In this example, we search for issues semantically similar to “login failure,” but we strictly filter to show only tickets marked as “Critical” priority.
SELECT
ticket_id,
ticket_description,
priority,
vector_distance(description_vector, 'Users cannot log into the portal') AS distance_score
FROM
support_tickets
WHERE
priority = 'Critical'
AND vector_distance(description_vector, 'Users cannot log into the portal') < 0.4
ORDER BY
distance_score;
Results:
The results exclude common password resets (Low priority) and focus only on critical outages, even if the phrasing varies (e.g., “SSO”, “Auth”).
ticket_id |
ticket_description |
priority |
distance_score |
|---|---|---|---|
112 |
Global portal outage: 503 Service Unavailable. |
Critical |
0.0512 |
205 |
SSO service is down; authentication tokens are being rejected. |
Critical |
0.0890 |
Recommendation System (“More Like This”)¶
You can use semantic search to build a recommendation engine or a “find similar” feature. Instead of comparing a user’s text input to the database, you compare the vector of an existing record to the vectors of all other records using a distance function such as VECTOR_COSINE_DISTANCE().

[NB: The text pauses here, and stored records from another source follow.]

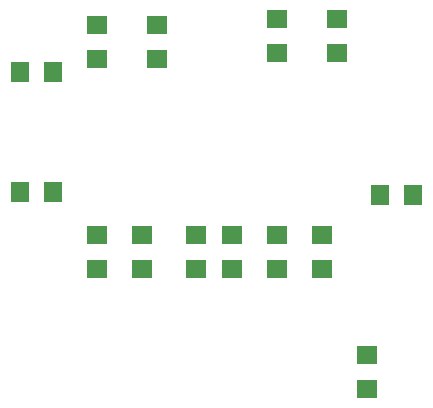
<source format=gbr>
G04 EAGLE Gerber RS-274X export*
G75*
%MOMM*%
%FSLAX34Y34*%
%LPD*%
%INSolderpaste Top*%
%IPPOS*%
%AMOC8*
5,1,8,0,0,1.08239X$1,22.5*%
G01*
%ADD10R,1.803000X1.600000*%
%ADD11R,1.600000X1.803000*%


D10*
X358140Y136140D03*
X358140Y107700D03*
X320040Y209300D03*
X320040Y237740D03*
X281940Y209300D03*
X281940Y237740D03*
X243840Y209300D03*
X243840Y237740D03*
X213360Y209300D03*
X213360Y237740D03*
X167640Y209300D03*
X167640Y237740D03*
X129540Y209300D03*
X129540Y237740D03*
D11*
X64520Y375920D03*
X92960Y375920D03*
D10*
X281940Y392180D03*
X281940Y420620D03*
X180340Y415540D03*
X180340Y387100D03*
D11*
X64520Y274320D03*
X92960Y274320D03*
X397760Y271780D03*
X369320Y271780D03*
D10*
X129540Y415540D03*
X129540Y387100D03*
X332740Y420620D03*
X332740Y392180D03*
M02*

</source>
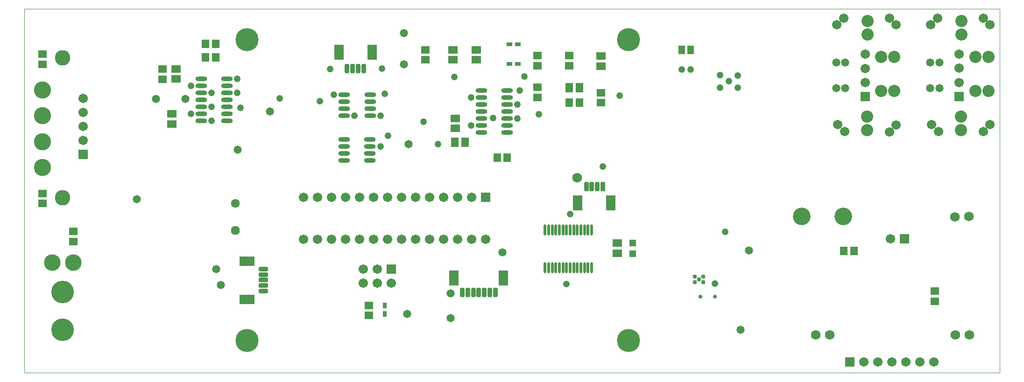
<source format=gts>
%FSLAX25Y25*%
%MOIN*%
G70*
G01*
G75*
G04 Layer_Color=8388736*
G04:AMPARAMS|DCode=10|XSize=23.62mil|YSize=61.02mil|CornerRadius=5.91mil|HoleSize=0mil|Usage=FLASHONLY|Rotation=0.000|XOffset=0mil|YOffset=0mil|HoleType=Round|Shape=RoundedRectangle|*
%AMROUNDEDRECTD10*
21,1,0.02362,0.04921,0,0,0.0*
21,1,0.01181,0.06102,0,0,0.0*
1,1,0.01181,0.00591,-0.02461*
1,1,0.01181,-0.00591,-0.02461*
1,1,0.01181,-0.00591,0.02461*
1,1,0.01181,0.00591,0.02461*
%
%ADD10ROUNDEDRECTD10*%
%ADD11R,0.05906X0.09843*%
%ADD12O,0.07480X0.02362*%
%ADD13O,0.01378X0.07087*%
%ADD14R,0.09843X0.05906*%
G04:AMPARAMS|DCode=15|XSize=23.62mil|YSize=61.02mil|CornerRadius=5.91mil|HoleSize=0mil|Usage=FLASHONLY|Rotation=270.000|XOffset=0mil|YOffset=0mil|HoleType=Round|Shape=RoundedRectangle|*
%AMROUNDEDRECTD15*
21,1,0.02362,0.04921,0,0,270.0*
21,1,0.01181,0.06102,0,0,270.0*
1,1,0.01181,-0.02461,-0.00591*
1,1,0.01181,-0.02461,0.00591*
1,1,0.01181,0.02461,0.00591*
1,1,0.01181,0.02461,-0.00591*
%
%ADD15ROUNDEDRECTD15*%
%ADD16R,0.03937X0.05315*%
%ADD17R,0.04134X0.04331*%
%ADD18R,0.03150X0.01969*%
%ADD19R,0.01969X0.03150*%
%ADD20R,0.04724X0.05315*%
%ADD21R,0.05315X0.04724*%
%ADD22R,0.05709X0.04528*%
%ADD23R,0.04528X0.05709*%
%ADD24C,0.03937*%
%ADD25C,0.01500*%
%ADD26C,0.02000*%
%ADD27C,0.01300*%
%ADD28C,0.04000*%
%ADD29C,0.05000*%
%ADD30C,0.03000*%
%ADD31C,0.06500*%
%ADD32C,0.06000*%
%ADD33C,0.00100*%
%ADD34C,0.07874*%
%ADD35R,0.05906X0.05906*%
%ADD36C,0.05906*%
%ADD37C,0.11024*%
%ADD38C,0.15354*%
%ADD39C,0.06000*%
%ADD40C,0.11417*%
%ADD41R,0.05906X0.05906*%
%ADD42P,0.05966X8X112.5*%
%ADD43C,0.05512*%
%ADD44C,0.11811*%
%ADD45C,0.05000*%
%ADD46C,0.02284*%
%ADD47C,0.10236*%
%ADD48C,0.15700*%
%ADD49C,0.04000*%
%ADD50C,0.02000*%
%ADD51C,0.06200*%
%ADD52R,0.06693X0.12598*%
%ADD53R,0.09449X0.06496*%
%ADD54O,0.01102X0.03347*%
%ADD55R,0.03543X0.02559*%
%ADD56R,0.06102X0.05512*%
%ADD57R,0.04331X0.04134*%
%ADD58R,0.03937X0.02362*%
%ADD59C,0.04500*%
%ADD60C,0.01000*%
%ADD61C,0.02500*%
%ADD62C,0.07000*%
%ADD63C,0.03500*%
%ADD64C,0.05500*%
%ADD65R,0.02756X0.01102*%
%ADD66C,0.01575*%
%ADD67C,0.02362*%
%ADD68C,0.00787*%
%ADD69C,0.00800*%
G04:AMPARAMS|DCode=70|XSize=31.62mil|YSize=69.02mil|CornerRadius=9.91mil|HoleSize=0mil|Usage=FLASHONLY|Rotation=0.000|XOffset=0mil|YOffset=0mil|HoleType=Round|Shape=RoundedRectangle|*
%AMROUNDEDRECTD70*
21,1,0.03162,0.04921,0,0,0.0*
21,1,0.01181,0.06902,0,0,0.0*
1,1,0.01981,0.00591,-0.02461*
1,1,0.01981,-0.00591,-0.02461*
1,1,0.01981,-0.00591,0.02461*
1,1,0.01981,0.00591,0.02461*
%
%ADD70ROUNDEDRECTD70*%
%ADD71R,0.06706X0.10642*%
%ADD72O,0.08280X0.03162*%
%ADD73O,0.02178X0.07887*%
%ADD74R,0.10642X0.06706*%
G04:AMPARAMS|DCode=75|XSize=31.62mil|YSize=69.02mil|CornerRadius=9.91mil|HoleSize=0mil|Usage=FLASHONLY|Rotation=270.000|XOffset=0mil|YOffset=0mil|HoleType=Round|Shape=RoundedRectangle|*
%AMROUNDEDRECTD75*
21,1,0.03162,0.04921,0,0,270.0*
21,1,0.01181,0.06902,0,0,270.0*
1,1,0.01981,-0.02461,-0.00591*
1,1,0.01981,-0.02461,0.00591*
1,1,0.01981,0.02461,0.00591*
1,1,0.01981,0.02461,-0.00591*
%
%ADD75ROUNDEDRECTD75*%
%ADD76R,0.04737X0.06115*%
%ADD77R,0.04934X0.05131*%
%ADD78R,0.03950X0.02769*%
%ADD79R,0.02769X0.03950*%
%ADD80R,0.05524X0.06115*%
%ADD81R,0.06115X0.05524*%
%ADD82R,0.06509X0.05328*%
%ADD83R,0.05328X0.06509*%
%ADD84C,0.08674*%
%ADD85R,0.06706X0.06706*%
%ADD86C,0.06706*%
%ADD87C,0.11824*%
%ADD88C,0.16154*%
%ADD89C,0.06800*%
%ADD90C,0.12217*%
%ADD91R,0.06706X0.06706*%
%ADD92P,0.06832X8X112.5*%
%ADD93C,0.06312*%
%ADD94C,0.12611*%
%ADD95C,0.05800*%
%ADD96C,0.03084*%
%ADD97C,0.11036*%
%ADD98C,0.16500*%
%ADD99C,0.04800*%
%ADD100C,0.02800*%
%ADD101C,0.07000*%
D33*
X696300Y0D02*
Y260000D01*
X-0D02*
X696300D01*
X-0Y0D02*
X696300D01*
X-0D02*
Y260000D01*
D70*
X336050Y57500D02*
D03*
X312550D02*
D03*
X316467D02*
D03*
X320384D02*
D03*
X324300D02*
D03*
X328217D02*
D03*
X332134D02*
D03*
X412861Y133017D02*
D03*
X408928D02*
D03*
X404994D02*
D03*
X401061D02*
D03*
X230250Y217600D02*
D03*
X234184D02*
D03*
X238117D02*
D03*
X242050D02*
D03*
D71*
X341950Y67800D02*
D03*
X306650D02*
D03*
X418661Y121517D02*
D03*
X394961D02*
D03*
X224450Y229100D02*
D03*
X248150D02*
D03*
D72*
X228330Y198900D02*
D03*
Y193900D02*
D03*
Y188900D02*
D03*
Y183900D02*
D03*
X246834Y198900D02*
D03*
Y193900D02*
D03*
Y188900D02*
D03*
Y183900D02*
D03*
X126167Y210000D02*
D03*
Y205000D02*
D03*
Y200000D02*
D03*
Y195000D02*
D03*
Y190000D02*
D03*
Y185000D02*
D03*
Y180000D02*
D03*
X144671Y210000D02*
D03*
Y205000D02*
D03*
Y200000D02*
D03*
Y195000D02*
D03*
Y190000D02*
D03*
Y185000D02*
D03*
Y180000D02*
D03*
X326130Y201790D02*
D03*
Y196790D02*
D03*
Y191790D02*
D03*
Y186790D02*
D03*
Y181790D02*
D03*
Y176790D02*
D03*
Y171790D02*
D03*
X344634Y201790D02*
D03*
Y196790D02*
D03*
Y191790D02*
D03*
Y186790D02*
D03*
Y181790D02*
D03*
Y176790D02*
D03*
Y171790D02*
D03*
X228198Y166700D02*
D03*
Y161700D02*
D03*
Y156700D02*
D03*
Y151700D02*
D03*
X246702Y166700D02*
D03*
Y161700D02*
D03*
Y156700D02*
D03*
Y151700D02*
D03*
D73*
X404884Y101986D02*
D03*
X402325D02*
D03*
X399766D02*
D03*
X397207D02*
D03*
X394648D02*
D03*
X392089D02*
D03*
X389530D02*
D03*
X386971D02*
D03*
X384412D02*
D03*
X381853D02*
D03*
X379294D02*
D03*
X376735D02*
D03*
X374176D02*
D03*
X371617D02*
D03*
X404884Y75214D02*
D03*
X402325D02*
D03*
X399766D02*
D03*
X397207D02*
D03*
X394648D02*
D03*
X392089D02*
D03*
X389530D02*
D03*
X386971D02*
D03*
X384412D02*
D03*
X381853D02*
D03*
X379294D02*
D03*
X376735D02*
D03*
X374176D02*
D03*
X371617D02*
D03*
D74*
X158750Y52400D02*
D03*
Y79700D02*
D03*
D75*
X170550Y74100D02*
D03*
Y58500D02*
D03*
Y62400D02*
D03*
Y66300D02*
D03*
Y70200D02*
D03*
D76*
X475401Y230759D02*
D03*
X469299D02*
D03*
D77*
X434082Y84963D02*
D03*
Y92837D02*
D03*
D78*
X352350Y220890D02*
D03*
X346350D02*
D03*
X352350Y234790D02*
D03*
X346350D02*
D03*
D79*
X257151Y42000D02*
D03*
Y48000D02*
D03*
D80*
X584909Y87050D02*
D03*
X592192D02*
D03*
X129277Y225468D02*
D03*
X136561D02*
D03*
X129277Y235271D02*
D03*
X136561D02*
D03*
X337409Y153800D02*
D03*
X344692D02*
D03*
X388840Y193042D02*
D03*
X396124D02*
D03*
D81*
X649950Y58492D02*
D03*
Y51208D02*
D03*
X98450Y209705D02*
D03*
Y216988D02*
D03*
X286250Y223648D02*
D03*
Y230931D02*
D03*
X411550Y192958D02*
D03*
Y200242D02*
D03*
X388852Y219458D02*
D03*
Y226742D02*
D03*
X366350Y204042D02*
D03*
Y196758D02*
D03*
Y219458D02*
D03*
Y226742D02*
D03*
X245751Y48241D02*
D03*
Y40958D02*
D03*
X12750Y220558D02*
D03*
Y227842D02*
D03*
X12950Y128242D02*
D03*
Y120958D02*
D03*
X34750Y93858D02*
D03*
Y101142D02*
D03*
D82*
X108119Y217242D02*
D03*
Y209958D02*
D03*
X105250Y177758D02*
D03*
Y185042D02*
D03*
X322450Y223648D02*
D03*
Y230931D02*
D03*
X305950Y223648D02*
D03*
Y230931D02*
D03*
X307450Y181942D02*
D03*
Y174658D02*
D03*
X411550Y219258D02*
D03*
Y226542D02*
D03*
X423082Y92672D02*
D03*
Y85389D02*
D03*
D83*
X307287Y164900D02*
D03*
X314571D02*
D03*
X388840Y203900D02*
D03*
X396124D02*
D03*
D84*
X678750Y225800D02*
D03*
X688050D02*
D03*
X668950Y251607D02*
D03*
Y241800D02*
D03*
X688050Y201400D02*
D03*
X678750Y201463D02*
D03*
X668650Y173400D02*
D03*
Y183207D02*
D03*
X601550Y183107D02*
D03*
Y173300D02*
D03*
X611650Y201363D02*
D03*
X620950Y201300D02*
D03*
X601850Y241700D02*
D03*
Y251507D02*
D03*
X620950Y225700D02*
D03*
X611650D02*
D03*
D85*
X667350Y197500D02*
D03*
X600250Y197400D02*
D03*
X41850Y156100D02*
D03*
X329119Y125576D02*
D03*
D86*
X667350Y207576D02*
D03*
Y217652D02*
D03*
Y227727D02*
D03*
X600250Y227627D02*
D03*
Y217551D02*
D03*
Y207476D02*
D03*
X261821Y64100D02*
D03*
X251820Y74100D02*
D03*
Y64100D02*
D03*
X241821Y74100D02*
D03*
Y64100D02*
D03*
X649250Y7850D02*
D03*
X639250D02*
D03*
X629250D02*
D03*
X619250D02*
D03*
X599250D02*
D03*
X609250D02*
D03*
X41850Y196100D02*
D03*
Y186100D02*
D03*
Y176100D02*
D03*
Y166100D02*
D03*
X618050Y95650D02*
D03*
X319119Y125576D02*
D03*
X309119D02*
D03*
X299119D02*
D03*
X289119D02*
D03*
X279119D02*
D03*
X269119D02*
D03*
X259119D02*
D03*
X249119D02*
D03*
X239119D02*
D03*
X229119D02*
D03*
X219119D02*
D03*
X209119D02*
D03*
X199119D02*
D03*
X329119Y95576D02*
D03*
X319119D02*
D03*
X309119D02*
D03*
X299119D02*
D03*
X289119D02*
D03*
X279119D02*
D03*
X269119D02*
D03*
X259119D02*
D03*
X249119D02*
D03*
X239119D02*
D03*
X229119D02*
D03*
X219119D02*
D03*
X209119D02*
D03*
X199119D02*
D03*
X652650Y172400D02*
D03*
X647650Y177400D02*
D03*
X689310Y177370D02*
D03*
X684680Y172370D02*
D03*
Y253500D02*
D03*
X689310Y248870D02*
D03*
X651950Y253500D02*
D03*
X646950Y248870D02*
D03*
X579850Y248770D02*
D03*
X584850Y253400D02*
D03*
X622210Y248770D02*
D03*
X617580Y253400D02*
D03*
Y172270D02*
D03*
X622210Y177270D02*
D03*
X580550Y177300D02*
D03*
X585550Y172300D02*
D03*
D87*
X34750Y78700D02*
D03*
X19750D02*
D03*
D88*
X27250Y57700D02*
D03*
Y30700D02*
D03*
D89*
X674200Y111800D02*
D03*
X664200Y111600D02*
D03*
X674501Y27200D02*
D03*
X664501Y27000D02*
D03*
X575000Y27200D02*
D03*
X565000Y27000D02*
D03*
D90*
X12750Y146700D02*
D03*
Y165200D02*
D03*
Y183700D02*
D03*
Y202200D02*
D03*
D91*
X261821Y74100D02*
D03*
X589250Y7850D02*
D03*
X628050Y95650D02*
D03*
D92*
X150650Y101917D02*
D03*
D93*
Y121129D02*
D03*
D94*
X554801Y111800D02*
D03*
X584700Y111700D02*
D03*
D95*
X653050Y203400D02*
D03*
Y221900D02*
D03*
X646550Y203400D02*
D03*
Y221900D02*
D03*
X579450Y221800D02*
D03*
Y203300D02*
D03*
X585950Y221800D02*
D03*
Y203300D02*
D03*
X140182Y62668D02*
D03*
X511250Y30700D02*
D03*
X517050Y87300D02*
D03*
X273350Y42000D02*
D03*
X304250Y39128D02*
D03*
Y56763D02*
D03*
X80050Y124000D02*
D03*
X274350Y163350D02*
D03*
X270850Y220494D02*
D03*
Y242700D02*
D03*
X175250Y186736D02*
D03*
X93850Y195621D02*
D03*
X114850D02*
D03*
X152164Y159363D02*
D03*
X136950Y74100D02*
D03*
X341050Y86200D02*
D03*
D96*
X478556Y68768D02*
D03*
X481508Y66800D02*
D03*
X478556Y64831D02*
D03*
X484461Y68768D02*
D03*
Y64831D02*
D03*
D97*
X27250Y225200D02*
D03*
Y125200D02*
D03*
D98*
X431250Y23100D02*
D03*
Y238100D02*
D03*
X158750D02*
D03*
Y23100D02*
D03*
D99*
X152011Y200000D02*
D03*
X318790Y176790D02*
D03*
X351974Y191790D02*
D03*
X424950Y198179D02*
D03*
X133507Y200000D02*
D03*
X118827Y185000D02*
D03*
X475401Y216863D02*
D03*
X295250Y163589D02*
D03*
X351974Y181790D02*
D03*
X356850Y211700D02*
D03*
X133507Y180000D02*
D03*
X469299Y216863D02*
D03*
X318790Y196790D02*
D03*
X306850Y211378D02*
D03*
X334550Y182000D02*
D03*
X118827Y205000D02*
D03*
X284750Y179300D02*
D03*
X210950Y193968D02*
D03*
X154150Y189445D02*
D03*
X259550Y169300D02*
D03*
X257057Y199400D02*
D03*
X367150Y184700D02*
D03*
X509270Y203700D02*
D03*
X496450D02*
D03*
Y212700D02*
D03*
X509270Y212500D02*
D03*
X500177Y100800D02*
D03*
X492850Y63847D02*
D03*
X502850Y208400D02*
D03*
X386971Y63420D02*
D03*
X389540Y113290D02*
D03*
X254042Y161700D02*
D03*
X235670Y183900D02*
D03*
X254174D02*
D03*
X218150Y217116D02*
D03*
X182050Y196100D02*
D03*
X133507Y190000D02*
D03*
X152011Y210000D02*
D03*
X220990Y198900D02*
D03*
X255350Y217300D02*
D03*
X353561Y201790D02*
D03*
X412950Y147451D02*
D03*
D100*
X492791Y54586D02*
D03*
X482386D02*
D03*
D101*
X394561Y139517D02*
D03*
M02*

</source>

In this example, we identify a specific ticket (ID 1042) regarding a complex server crash. We then search for other tickets in the system that describe a similar problem to identify if this is a recurring pattern.
SELECT
t.ticket_id,
t.ticket_description,
vector_cosine_distance(t.description_vector, source.description_vector) AS distance_score
FROM
support_tickets t,
(SELECT description_vector FROM support_tickets WHERE ticket_id = 1042) source
WHERE
t.ticket_id <> 1042 -- Exclude the source ticket itself
AND vector_cosine_distance(t.description_vector, source.description_vector) < 0.2
ORDER BY
distance_score;
Results:
Assuming Ticket 1042 was “Server crash due to memory leak,” the query returns other tickets describing memory issues.
ticket_id |
ticket_description |
distance_score |
|---|---|---|
1045 |
Production application server threw OutOfMemoryError. |
0.0341 |
998 |
High RAM usage detected on cluster node 3 causing freeze. |
0.1120 |
Note
The threshold values (e.g., 0.2) and distance scores depend on the distance metric used (Cosine, Euclidean, Manhattan, or Inner Product) and the specific embedding model.